* Begin SELECTED EXCERPT *

24/09/2007 Email to a friend
 
The sight of borrowers queuing to withdraw their savings from a British bank last week showed how financial concerns – specifically sub prime mortgage lending in the US – can have an unexpected impact elsewhere. However, the sub prime affair has yet to influence technology’s notoriously sensitive financial marketplace.

Lend me a dimeThe sight of borrowers queuing to withdraw their savings from a British bank last week showed how financial concerns – specifically sub prime mortgage lending in the US – can have an unexpected impact elsewhere. However, sub prime’s influence on technology’s notoriously sensitive financial marketplace is far from a given. There are concerns but, for now, these are matched by pragmatism and a sense of preparedness.
George Scalise, president of the Semiconductor Industry Association, sounded a cautionary note. “At this stage, it does not appear that the fall out from problems in the sub prime mortgage arena has had a significant impact on consumer purchases of electronic products,” he said. “This is a concern that bears watching going forward.”
Some analysts consider the health of US retailing to be a gravity defying act. However, there are questions over how the sector’s dynamics are being changed – potentially for the better – by the availability of advanced technology on a rapid ‘cost down’ price curve.
“Consumer spending is a real wild card,” said Pascal Levensohn, founder and managing partner of Levensohn Venture Partners. “If you look at products like flat panel displays, production is healthy and prices are tumbling. That market continues to expand, although you might think it could be held back.”
Several of Levensohn’s counterparts point to Apple’s ability to spring a surprise $200 cut for its iPhone before it had exhausted ‘early adopters’. With an iSuppli teardown analysis suggesting an initial production cost of around $250, the current $299 price tag still leaves room for profit, with further manufacturing ‘revs’ to come.
Another potential risk is capital expenditure – but the structure of high technology manufacturing has changed significantly.
“From the limited perspective of a semiconductor focused corporate VC, a weak electronics market would slow fab investments. Lower capital or R&D investments at the fab level could significantly slow the progress of our portfolio companies,” said Ruben Serrato, venture partner with Tokyo Electron Venture Capital.

* End SELECTED EXCERPT *

_THE REQUEST:_ Write the next part of the article on subprime lending and the technology market, picking up after its last sentence. The records that come next are separate from this article.

* Begin STORED DATA *

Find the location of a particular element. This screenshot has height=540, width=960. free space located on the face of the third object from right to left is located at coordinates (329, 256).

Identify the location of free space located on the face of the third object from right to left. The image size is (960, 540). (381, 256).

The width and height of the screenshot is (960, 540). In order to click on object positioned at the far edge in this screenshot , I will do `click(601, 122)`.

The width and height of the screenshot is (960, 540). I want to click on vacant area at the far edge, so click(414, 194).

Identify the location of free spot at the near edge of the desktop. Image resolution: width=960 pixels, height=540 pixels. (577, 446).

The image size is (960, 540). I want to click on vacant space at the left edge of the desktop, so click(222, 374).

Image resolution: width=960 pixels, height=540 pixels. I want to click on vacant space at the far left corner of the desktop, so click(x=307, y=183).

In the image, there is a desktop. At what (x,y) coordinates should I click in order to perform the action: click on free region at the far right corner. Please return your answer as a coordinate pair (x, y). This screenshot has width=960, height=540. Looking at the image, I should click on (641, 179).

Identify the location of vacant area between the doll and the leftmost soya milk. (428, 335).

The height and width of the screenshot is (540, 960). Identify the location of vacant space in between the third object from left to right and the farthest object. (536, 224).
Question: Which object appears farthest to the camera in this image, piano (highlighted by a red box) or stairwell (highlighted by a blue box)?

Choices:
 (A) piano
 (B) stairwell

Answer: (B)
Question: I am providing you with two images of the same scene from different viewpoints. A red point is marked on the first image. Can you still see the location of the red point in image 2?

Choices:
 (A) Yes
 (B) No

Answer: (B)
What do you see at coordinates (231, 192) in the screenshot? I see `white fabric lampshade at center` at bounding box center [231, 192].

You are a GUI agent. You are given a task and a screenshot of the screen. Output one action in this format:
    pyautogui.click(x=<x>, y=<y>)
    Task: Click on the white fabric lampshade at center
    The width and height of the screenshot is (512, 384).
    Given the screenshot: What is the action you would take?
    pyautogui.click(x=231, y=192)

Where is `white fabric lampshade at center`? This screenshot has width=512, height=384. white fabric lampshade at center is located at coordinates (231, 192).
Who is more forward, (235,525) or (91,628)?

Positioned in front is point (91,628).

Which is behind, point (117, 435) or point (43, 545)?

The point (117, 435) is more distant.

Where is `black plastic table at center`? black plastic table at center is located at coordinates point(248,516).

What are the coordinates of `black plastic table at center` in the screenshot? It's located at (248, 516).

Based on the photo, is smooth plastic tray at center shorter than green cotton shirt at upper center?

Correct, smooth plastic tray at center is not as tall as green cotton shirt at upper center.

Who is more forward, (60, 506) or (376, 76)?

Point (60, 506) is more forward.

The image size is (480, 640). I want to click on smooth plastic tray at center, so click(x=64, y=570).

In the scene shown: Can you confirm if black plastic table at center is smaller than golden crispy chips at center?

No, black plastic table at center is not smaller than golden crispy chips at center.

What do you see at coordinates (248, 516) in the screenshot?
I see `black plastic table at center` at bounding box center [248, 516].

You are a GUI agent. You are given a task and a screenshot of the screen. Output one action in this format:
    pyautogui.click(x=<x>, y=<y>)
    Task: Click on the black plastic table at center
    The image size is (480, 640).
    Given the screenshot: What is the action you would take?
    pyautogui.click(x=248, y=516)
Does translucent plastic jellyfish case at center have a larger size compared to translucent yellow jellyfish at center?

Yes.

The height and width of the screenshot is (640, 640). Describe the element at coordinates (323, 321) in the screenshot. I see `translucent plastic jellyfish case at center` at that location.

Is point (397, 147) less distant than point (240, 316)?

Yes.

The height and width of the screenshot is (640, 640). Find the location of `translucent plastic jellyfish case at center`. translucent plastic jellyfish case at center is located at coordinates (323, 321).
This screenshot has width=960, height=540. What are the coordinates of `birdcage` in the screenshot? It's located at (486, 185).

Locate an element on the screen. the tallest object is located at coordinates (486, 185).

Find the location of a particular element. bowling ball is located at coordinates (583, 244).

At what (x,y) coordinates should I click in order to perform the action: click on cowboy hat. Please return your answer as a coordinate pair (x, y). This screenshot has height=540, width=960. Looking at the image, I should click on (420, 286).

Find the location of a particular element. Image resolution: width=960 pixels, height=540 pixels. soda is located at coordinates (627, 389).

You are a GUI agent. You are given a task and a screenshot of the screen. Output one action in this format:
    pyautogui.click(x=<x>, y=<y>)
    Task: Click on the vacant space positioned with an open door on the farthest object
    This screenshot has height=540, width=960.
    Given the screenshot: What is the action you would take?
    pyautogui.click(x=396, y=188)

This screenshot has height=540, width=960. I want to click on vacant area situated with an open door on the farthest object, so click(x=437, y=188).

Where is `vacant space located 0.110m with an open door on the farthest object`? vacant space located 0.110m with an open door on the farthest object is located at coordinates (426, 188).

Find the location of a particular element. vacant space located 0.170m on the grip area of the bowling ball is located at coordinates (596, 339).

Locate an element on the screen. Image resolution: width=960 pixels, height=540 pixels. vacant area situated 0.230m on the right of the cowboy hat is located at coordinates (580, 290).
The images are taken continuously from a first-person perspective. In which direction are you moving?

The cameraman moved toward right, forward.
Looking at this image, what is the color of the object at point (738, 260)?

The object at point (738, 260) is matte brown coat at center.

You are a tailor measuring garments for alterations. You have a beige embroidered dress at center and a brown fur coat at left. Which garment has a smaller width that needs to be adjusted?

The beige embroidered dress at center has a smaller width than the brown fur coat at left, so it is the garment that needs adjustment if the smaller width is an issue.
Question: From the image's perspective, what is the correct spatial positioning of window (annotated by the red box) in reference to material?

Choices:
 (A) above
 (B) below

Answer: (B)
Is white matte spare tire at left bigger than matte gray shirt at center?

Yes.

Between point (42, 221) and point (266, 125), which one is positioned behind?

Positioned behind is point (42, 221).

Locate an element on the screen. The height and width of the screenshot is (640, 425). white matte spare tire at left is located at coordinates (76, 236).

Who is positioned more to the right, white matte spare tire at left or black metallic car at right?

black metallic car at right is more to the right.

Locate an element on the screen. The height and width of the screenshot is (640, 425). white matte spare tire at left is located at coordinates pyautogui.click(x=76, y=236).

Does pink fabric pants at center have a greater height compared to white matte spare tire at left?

* End STORED DATA *

_ANSWER:_
However, J Christopher Moran, vice president and general manager of Applied Ventures, the corporate venturing arm of Applied Materials, noted: “Companies have outsourced their production to contract manufacturers or foundries. This has shifted the capital burden away from start ups. It may indeed affect relationships as more expensive capital needs to be utilised more fully by filling excess capacity with the products of smaller companies.”
Levensohn raised a further point. “An increasing amount of manufacturing has a ‘national’ factor attached to the financing – China is the typical example. Elsewhere, you’re looking at companies like TSMC that have very strong balance sheets. So, there is either some immunity or the power to manage the situation.”
An easier area to call is the leveraged buyout (LBO), the multibillion dollar deals that have seen mature semiconductor companies (such as NXP) taken over by private equity investors, who then put much of the debt for the acquisition on the target’s balance sheet.
“LBO funding has been outrunning VC funding by about 8:1,” said Levensohn, “but that looks like it’s over.”
Sean Doyle, director at Intel Capital for Technology and Manufacturing Investments, broadly agrees: “Large established companies that are LBO candidates will be impacted by tight credit markets. Clearly, mature companies in certain areas of the semiconductor market segment fall into that category.”
However, if the LBO business looks moribund, a more optimistic field is venture capital. Notwithstanding every sector’s vulnerability to a recession, equity thinks in a different way from debt – it looks much further ahead, for starters.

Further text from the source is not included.